I must say the bf support available when I looked for it with my first child was fantastic but the more holistic support for someone who wasn't able to let everything else go wasn't there - and how could it be really? I don't expect that to be provided, but I did feel some of the very well meaning women I spoke to re the feeding were so focussed on bf that they were deaf to my particular circumstances. An NCT counsellor who knew the whole deal still said 'I'm afraid with bf only the strong survive' which upset me and pissed off DH who wanted to ring her and shout about 'how dare she suggest I lacked strength' etc. Another said 'get other people to look after your mum for a few weeks, that's what they are for'. ??!! All got very fraught with that kind of thing going on.
That's when I first felt it was a breast VERSUS bottle thing - ideally these people should have been trying to help the whole situation of the bf woman (me). In the end the pressure to bf no matter what felt so immense I believed it was an all or nothing thing and stopped.
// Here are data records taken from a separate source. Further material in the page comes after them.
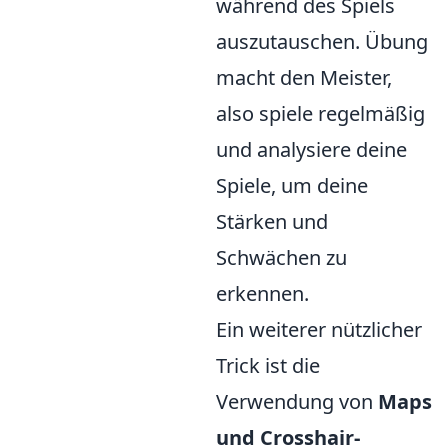
während des Spiels
auszutauschen. Übung
macht den Meister,
also spiele regelmäßig
und analysiere deine
Spiele, um deine
Stärken und
Schwächen zu
erkennen.
Ein weiterer nützlicher
Trick ist die
Verwendung von
Maps
und Crosshair-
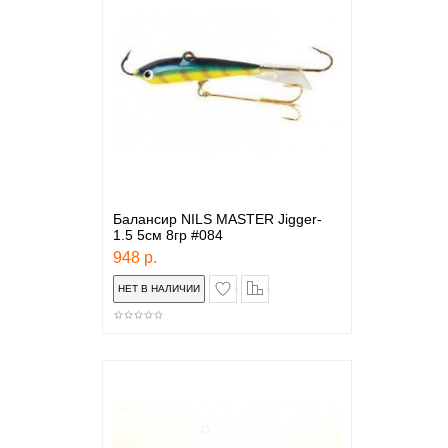
Балансир NILS MASTER Jigger-
1.5 5см 8гр #084
948 р.
в закладки
сравнение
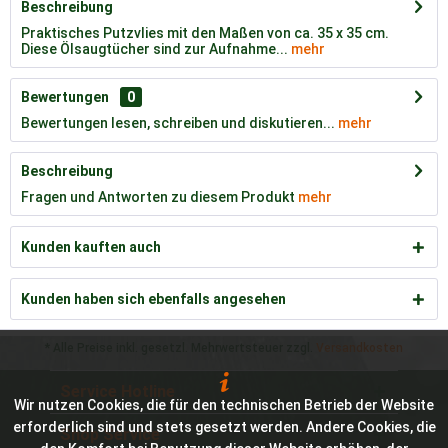
Beschreibung
Praktisches Putzvlies mit den Maßen von ca. 35 x 35 cm.
Diese Ölsaugtücher sind zur Aufnahme...
mehr
Bewertungen
0
Bewertungen lesen, schreiben und diskutieren...
mehr
Beschreibung
Fragen und Antworten zu diesem Produkt
mehr
Kunden kauften auch
Kunden haben sich ebenfalls angesehen
* Alle Preise inkl. gesetzl. Mehrwertsteuer zzgl.
Versandkosten
Service Hotline
Wir nutzen Cookies, die für den technischen Betrieb der Website
erforderlich sind und stets gesetzt werden. Andere Cookies, die
Shop Service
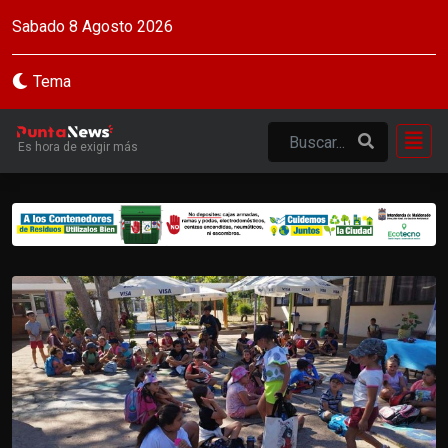
Sabado 8 Agosto 2026
Tema
Es hora de exigir más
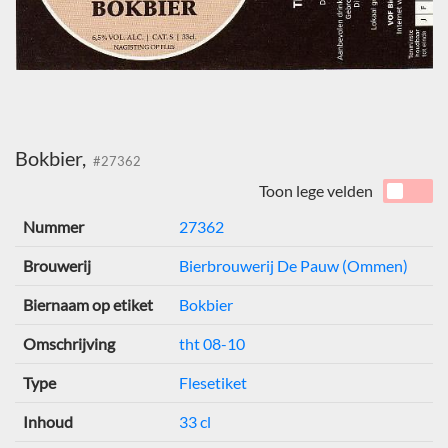
Bokbier,
#27362
Toon lege velden
Nummer
27362
Brouwerij
Bierbrouwerij De Pauw (Ommen)
Biernaam op etiket
Bokbier
Omschrijving
tht 08-10
Type
Flesetiket
Inhoud
33 cl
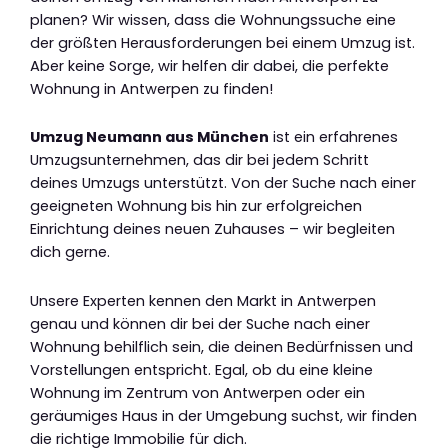
planen? Wir wissen, dass die Wohnungssuche eine
der größten Herausforderungen bei einem Umzug ist.
Aber keine Sorge, wir helfen dir dabei, die perfekte
Wohnung in Antwerpen zu finden!
Umzug Neumann aus München
ist ein erfahrenes
Umzugsunternehmen, das dir bei jedem Schritt
deines Umzugs unterstützt. Von der Suche nach einer
geeigneten Wohnung bis hin zur erfolgreichen
Einrichtung deines neuen Zuhauses – wir begleiten
dich gerne.
Unsere Experten kennen den Markt in Antwerpen
genau und können dir bei der Suche nach einer
Wohnung behilflich sein, die deinen Bedürfnissen und
Vorstellungen entspricht. Egal, ob du eine kleine
Wohnung im Zentrum von Antwerpen oder ein
geräumiges Haus in der Umgebung suchst, wir finden
die richtige Immobilie für dich.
Each time, seeing what healthy children we have I felt less bad about it, but still an approach which focussed more on successful FEEDING in a way that worked for me and less on the method would have helped me continue - for eg if someone had said I could introduce a bottle after the first 6 weeks (ish) so I could be with my mum, or that if I needed to switch to ff it would be OK but give bf one more day...and then another day etc I would have felt less under the hammer about it. But the message was 'exclusive feeding for the first 6 months if the aim'. (Some people were great and despite their personal conviction about bf were brilliant about the realities of how unpredictable the demands on me were in those days - both in time and emotional endurance.) I know other women do it in all sorts of appalling conditions so this isn't a sob story but an explanation of what might have been done differently. I imagine many other women feel the same.
Should this have been a new thread?!